[Start of section]

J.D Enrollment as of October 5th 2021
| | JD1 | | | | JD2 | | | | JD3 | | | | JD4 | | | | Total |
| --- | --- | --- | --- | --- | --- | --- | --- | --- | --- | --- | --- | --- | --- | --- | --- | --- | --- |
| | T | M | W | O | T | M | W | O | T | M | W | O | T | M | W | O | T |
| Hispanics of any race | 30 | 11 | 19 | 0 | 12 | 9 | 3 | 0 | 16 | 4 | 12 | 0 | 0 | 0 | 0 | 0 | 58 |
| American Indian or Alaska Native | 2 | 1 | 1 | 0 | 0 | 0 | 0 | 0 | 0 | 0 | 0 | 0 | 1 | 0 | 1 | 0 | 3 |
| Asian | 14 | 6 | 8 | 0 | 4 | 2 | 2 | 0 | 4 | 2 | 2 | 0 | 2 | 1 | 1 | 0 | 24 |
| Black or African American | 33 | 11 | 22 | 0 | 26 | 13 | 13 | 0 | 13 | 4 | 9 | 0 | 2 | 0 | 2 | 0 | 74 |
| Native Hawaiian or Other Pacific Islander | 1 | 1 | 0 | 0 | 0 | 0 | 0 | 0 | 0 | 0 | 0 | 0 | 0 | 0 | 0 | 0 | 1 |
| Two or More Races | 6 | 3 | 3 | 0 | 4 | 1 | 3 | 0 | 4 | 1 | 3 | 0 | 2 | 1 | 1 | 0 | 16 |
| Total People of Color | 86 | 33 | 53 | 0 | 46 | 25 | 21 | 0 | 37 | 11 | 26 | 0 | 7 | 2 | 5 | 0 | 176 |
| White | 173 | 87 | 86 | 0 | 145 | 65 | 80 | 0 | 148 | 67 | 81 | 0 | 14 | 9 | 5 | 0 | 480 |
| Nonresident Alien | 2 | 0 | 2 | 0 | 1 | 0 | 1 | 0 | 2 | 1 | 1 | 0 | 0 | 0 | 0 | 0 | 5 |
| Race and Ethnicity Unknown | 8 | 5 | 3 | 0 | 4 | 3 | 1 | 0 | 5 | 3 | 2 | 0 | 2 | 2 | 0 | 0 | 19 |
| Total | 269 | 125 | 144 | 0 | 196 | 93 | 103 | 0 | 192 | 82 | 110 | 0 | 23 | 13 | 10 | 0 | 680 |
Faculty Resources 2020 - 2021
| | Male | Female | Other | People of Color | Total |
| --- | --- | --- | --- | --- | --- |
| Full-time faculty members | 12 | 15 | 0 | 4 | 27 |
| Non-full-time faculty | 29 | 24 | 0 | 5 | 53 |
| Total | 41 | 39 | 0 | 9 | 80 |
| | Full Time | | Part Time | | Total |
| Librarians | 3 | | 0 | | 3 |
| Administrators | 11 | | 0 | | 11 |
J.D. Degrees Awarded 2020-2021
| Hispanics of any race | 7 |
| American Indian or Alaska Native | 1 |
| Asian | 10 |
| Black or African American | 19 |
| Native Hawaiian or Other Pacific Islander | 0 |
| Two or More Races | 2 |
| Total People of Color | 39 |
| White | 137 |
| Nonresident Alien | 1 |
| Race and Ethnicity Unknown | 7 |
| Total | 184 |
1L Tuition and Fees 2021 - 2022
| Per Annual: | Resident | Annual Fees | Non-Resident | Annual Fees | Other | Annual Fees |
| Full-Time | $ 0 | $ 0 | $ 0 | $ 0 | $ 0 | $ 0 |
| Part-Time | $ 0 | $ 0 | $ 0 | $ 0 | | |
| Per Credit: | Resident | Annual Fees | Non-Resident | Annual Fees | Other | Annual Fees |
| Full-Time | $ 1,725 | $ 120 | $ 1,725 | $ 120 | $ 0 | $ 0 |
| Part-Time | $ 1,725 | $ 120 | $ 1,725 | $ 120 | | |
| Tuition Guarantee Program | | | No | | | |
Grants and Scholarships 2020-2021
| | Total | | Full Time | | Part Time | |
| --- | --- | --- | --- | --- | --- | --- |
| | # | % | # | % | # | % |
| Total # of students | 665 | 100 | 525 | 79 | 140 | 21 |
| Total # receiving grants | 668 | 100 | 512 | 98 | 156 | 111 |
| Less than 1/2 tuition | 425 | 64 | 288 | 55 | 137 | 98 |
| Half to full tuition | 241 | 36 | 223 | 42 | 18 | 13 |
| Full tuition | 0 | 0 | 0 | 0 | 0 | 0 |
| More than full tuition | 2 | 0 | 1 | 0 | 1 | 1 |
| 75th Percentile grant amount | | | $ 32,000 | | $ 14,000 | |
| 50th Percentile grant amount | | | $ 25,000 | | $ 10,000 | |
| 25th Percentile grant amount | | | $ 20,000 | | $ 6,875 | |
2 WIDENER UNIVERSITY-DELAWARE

[End of section]

What to do: Copy the data exactly as it was presented.

Finished exercise:
J.D Enrollment as of October 5th 2021
| | JD1 | | | | JD2 | | | | JD3 | | | | JD4 | | | | Total |
| --- | --- | --- | --- | --- | --- | --- | --- | --- | --- | --- | --- | --- | --- | --- | --- | --- | --- |
| | T | M | W | O | T | M | W | O | T | M | W | O | T | M | W | O | T |
| Hispanics of any race | 30 | 11 | 19 | 0 | 12 | 9 | 3 | 0 | 16 | 4 | 12 | 0 | 0 | 0 | 0 | 0 | 58 |
| American Indian or Alaska Native | 2 | 1 | 1 | 0 | 0 | 0 | 0 | 0 | 0 | 0 | 0 | 0 | 1 | 0 | 1 | 0 | 3 |
| Asian | 14 | 6 | 8 | 0 | 4 | 2 | 2 | 0 | 4 | 2 | 2 | 0 | 2 | 1 | 1 | 0 | 24 |
| Black or African American | 33 | 11 | 22 | 0 | 26 | 13 | 13 | 0 | 13 | 4 | 9 | 0 | 2 | 0 | 2 | 0 | 74 |
| Native Hawaiian or Other Pacific Islander | 1 | 1 | 0 | 0 | 0 | 0 | 0 | 0 | 0 | 0 | 0 | 0 | 0 | 0 | 0 | 0 | 1 |
| Two or More Races | 6 | 3 | 3 | 0 | 4 | 1 | 3 | 0 | 4 | 1 | 3 | 0 | 2 | 1 | 1 | 0 | 16 |
| Total People of Color | 86 | 33 | 53 | 0 | 46 | 25 | 21 | 0 | 37 | 11 | 26 | 0 | 7 | 2 | 5 | 0 | 176 |
| White | 173 | 87 | 86 | 0 | 145 | 65 | 80 | 0 | 148 | 67 | 81 | 0 | 14 | 9 | 5 | 0 | 480 |
| Nonresident Alien | 2 | 0 | 2 | 0 | 1 | 0 | 1 | 0 | 2 | 1 | 1 | 0 | 0 | 0 | 0 | 0 | 5 |
| Race and Ethnicity Unknown | 8 | 5 | 3 | 0 | 4 | 3 | 1 | 0 | 5 | 3 | 2 | 0 | 2 | 2 | 0 | 0 | 19 |
| Total | 269 | 125 | 144 | 0 | 196 | 93 | 103 | 0 | 192 | 82 | 110 | 0 | 23 | 13 | 10 | 0 | 680 |
Faculty Resources 2020 - 2021
| | Male | Female | Other | People of Color | Total |
| --- | --- | --- | --- | --- | --- |
| Full-time faculty members | 12 | 15 | 0 | 4 | 27 |
| Non-full-time faculty | 29 | 24 | 0 | 5 | 53 |
| Total | 41 | 39 | 0 | 9 | 80 |
| | Full Time | | Part Time | | Total |
| Librarians | 3 | | 0 | | 3 |
| Administrators | 11 | | 0 | | 11 |
J.D. Degrees Awarded 2020-2021
| Hispanics of any race | 7 |
| American Indian or Alaska Native | 1 |
| Asian | 10 |
| Black or African American | 19 |
| Native Hawaiian or Other Pacific Islander | 0 |
| Two or More Races | 2 |
| Total People of Color | 39 |
| White | 137 |
| Nonresident Alien | 1 |
| Race and Ethnicity Unknown | 7 |
| Total | 184 |
1L Tuition and Fees 2021 - 2022
| Per Annual: | Resident | Annual Fees | Non-Resident | Annual Fees | Other | Annual Fees |
| Full-Time | $ 0 | $ 0 | $ 0 | $ 0 | $ 0 | $ 0 |
| Part-Time | $ 0 | $ 0 | $ 0 | $ 0 | | |
| Per Credit: | Resident | Annual Fees | Non-Resident | Annual Fees | Other | Annual Fees |
| Full-Time | $ 1,725 | $ 120 | $ 1,725 | $ 120 | $ 0 | $ 0 |
| Part-Time | $ 1,725 | $ 120 | $ 1,725 | $ 120 | | |
| Tuition Guarantee Program | | | No | | | |
Grants and Scholarships 2020-2021
| | Total | | Full Time | | Part Time | |
| --- | --- | --- | --- | --- | --- | --- |
| | # | % | # | % | # | % |
| Total # of students | 665 | 100 | 525 | 79 | 140 | 21 |
| Total # receiving grants | 668 | 100 | 512 | 98 | 156 | 111 |
| Less than 1/2 tuition | 425 | 64 | 288 | 55 | 137 | 98 |
| Half to full tuition | 241 | 36 | 223 | 42 | 18 | 13 |
| Full tuition | 0 | 0 | 0 | 0 | 0 | 0 |
| More than full tuition | 2 | 0 | 1 | 0 | 1 | 1 |
| 75th Percentile grant amount | | | $ 32,000 | | $ 14,000 | |
| 50th Percentile grant amount | | | $ 25,000 | | $ 10,000 | |
| 25th Percentile grant amount | | | $ 20,000 | | $ 6,875 | |
2 WIDENER UNIVERSITY-DELAWARE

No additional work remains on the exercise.